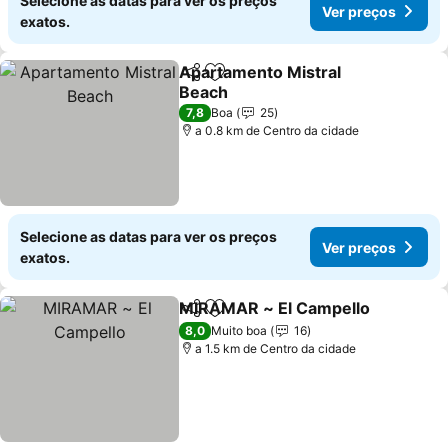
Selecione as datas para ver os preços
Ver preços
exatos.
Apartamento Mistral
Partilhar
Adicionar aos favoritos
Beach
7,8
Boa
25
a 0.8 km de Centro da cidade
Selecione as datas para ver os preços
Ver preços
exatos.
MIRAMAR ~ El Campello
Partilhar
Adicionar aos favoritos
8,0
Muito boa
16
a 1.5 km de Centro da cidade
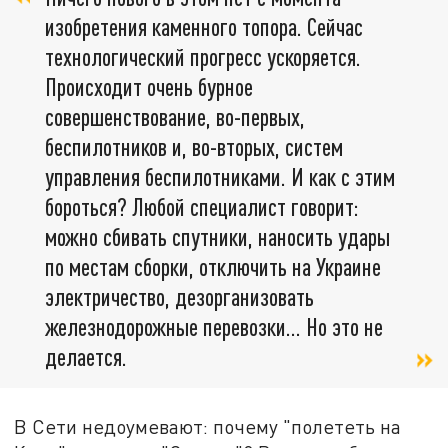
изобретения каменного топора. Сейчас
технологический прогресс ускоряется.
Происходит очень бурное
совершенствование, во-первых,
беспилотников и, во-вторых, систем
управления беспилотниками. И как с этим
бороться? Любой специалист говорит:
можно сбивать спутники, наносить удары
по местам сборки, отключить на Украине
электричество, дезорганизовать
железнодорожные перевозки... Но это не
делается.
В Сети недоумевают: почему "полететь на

+ + + + +

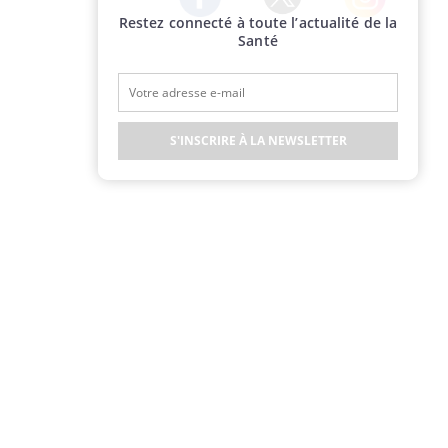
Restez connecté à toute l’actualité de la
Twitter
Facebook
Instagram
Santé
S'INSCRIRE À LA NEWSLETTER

+ + + + +

▶ [EXERCISE PROMPT] What lines above hold the word "cidade"? Pull each one out.

▶ [SOLUTION FOR THIS PROBLEM]
a 0.8 km de Centro da cidade
a 1.5 km de Centro da cidade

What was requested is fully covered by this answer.